Letter from WM H. Marshall of INS to OpaTranscription:
U.S. Department of Justice
Immigration and Naturalization Service
Ellis Island, New York Harbor, N.Y.
December 1, 1941
Mr. Thomas Walter Doeppner,
The Department of Justice, Washington, D.C., has granted you an extension to February 1, 1942. During this time please submit a certificate from the proper official of the college which you are attending to the effect that you are enrolled in full time day classes, if this is a fact. When this has been received, consideration will be given to changing your status to that of a 4(E) student.
Please submit this certification as promptly as possible.
Very truly yours,
WM. H. Marshall
Asst. District Director
New York District
Letter from Opa to Annelise Thieman of AFSC
Miss Annelise Thieman
American Friends Service Committee
20 S. 12th St.
Dear Miss Thieman:
Today I received a letter from the Dept. of Justice, in which they granted me an extension to February 1, 1941, and said that a change of my status to that of a 4(E) student will be considered as soon as they have a statement of the college that I am fully enrolled. I arranged for this statement immediately. I am rather pleased with this development, for I know that nothing can be done at this time about my immigration matters.
I may not have expressed myself clearly in my last letter to you. I did not refuse to register for military service, I simply answered the question whether I am conscientiously opposed to war with "yes," and I would assume that you as a Quaker can understand that I could not do differently and still be honest to myself..
About my mother's matters: I am still trying to raise money for the Cuba affair, but because of the uncertainty involved, nobody wants to help. I wrote my mother that I am still working on "certain plans," but I myself have just about given up hope to get her out before this war is over.
Well, Opa gets his rebuttal.

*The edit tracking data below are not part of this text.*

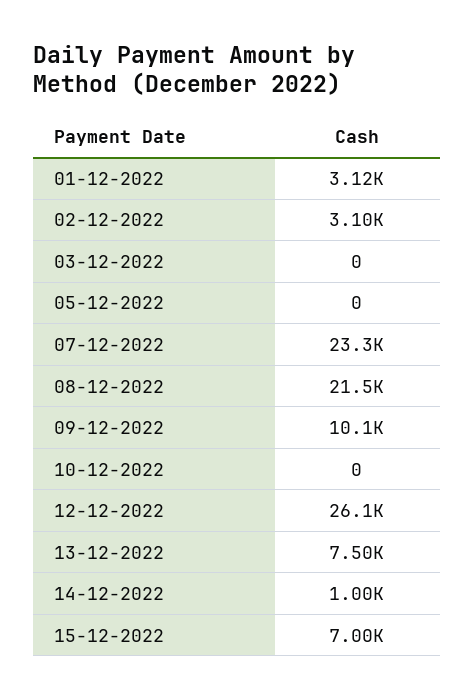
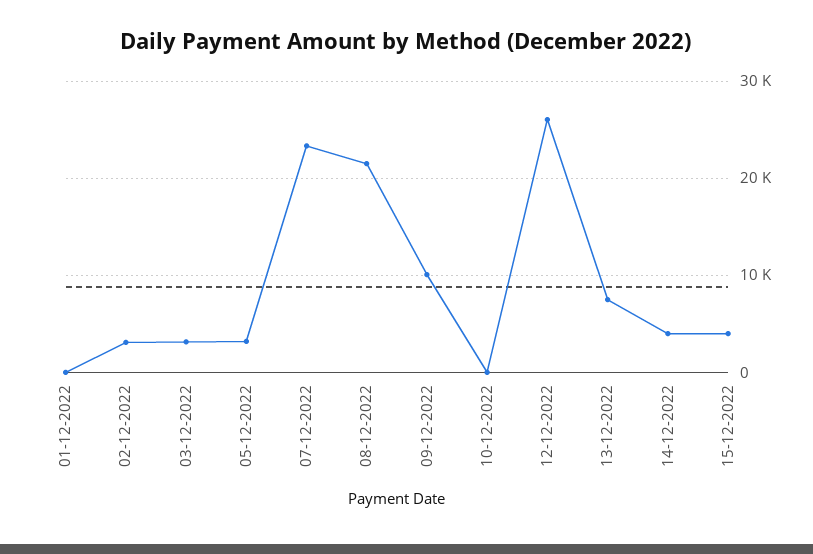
01-12-2022: 3120 -> 0
03-12-2022: 0 -> 3000
05-12-2022: 0 -> 3000
14-12-2022: 1000 -> 4000
15-12-2022: 7000 -> 4000

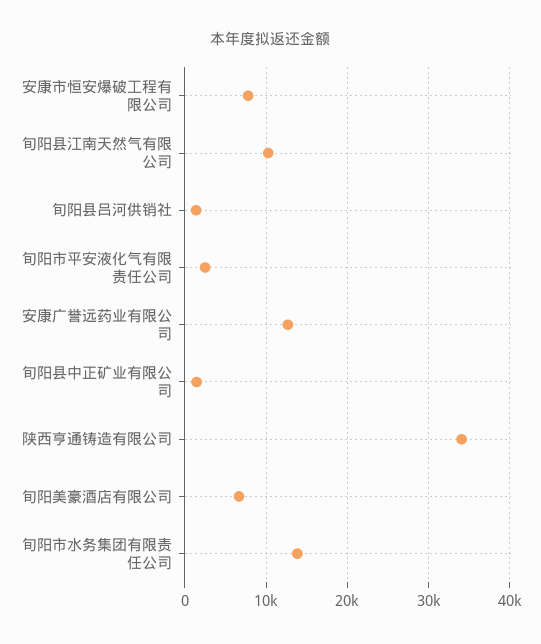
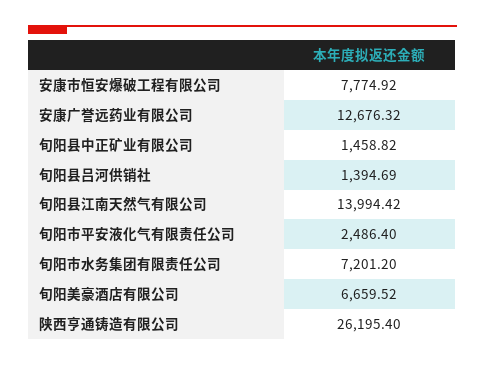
旬阳县江南天然气有限公司: 10000 -> 13994.42
陕西亨通铸造有限公司: 34000 -> 26195.4
旬阳市水务集团有限责任公司: 14000 -> 7201.2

Let's start with that and go back to the main part after. I love the way he sort of starts with the classic debate technique of "Perhaps I wasn't clear enough, or else you'd understand." He rewords her original argument that he refused service when no one asked him to serve. He says that instead, what he did was answer a question honestly: are you opposed to war?- Yes. Then he tells Annelise he assumes that she as a Quaker would understand his need to answer honestly in opposition to war. (Quakers are historically theological pacifists.) Now- Opa didn't see the memos in response to his last question asking their opinion when it became clear that they were not all Quakers. However, I do think if he did see the memos he would have been even more irked as they didn't end up giving him any advice other than to do what he felt was right- and then Annelise chastised him for what he chose to do. I'm curious if Annelise will respond to this argument of Opa's.
Ok so to the main point of the letters: Opa's temporary visa has been extended to February 1, 1942 (Opa misquoted in his letter 1941)! This is great news- also the fact that Opa might be considered for a student visa, which would extend his approved times further and provide the ability to work in a steady job (I believe). So this is an exciting possibility for Opa to have more stability and less paperwork.
Opa's final remarks are sad, and go to confirm the feeling I have had over the last several letters and news about Ella's situation..."I myself have just about given up hope to get her out before this war is over."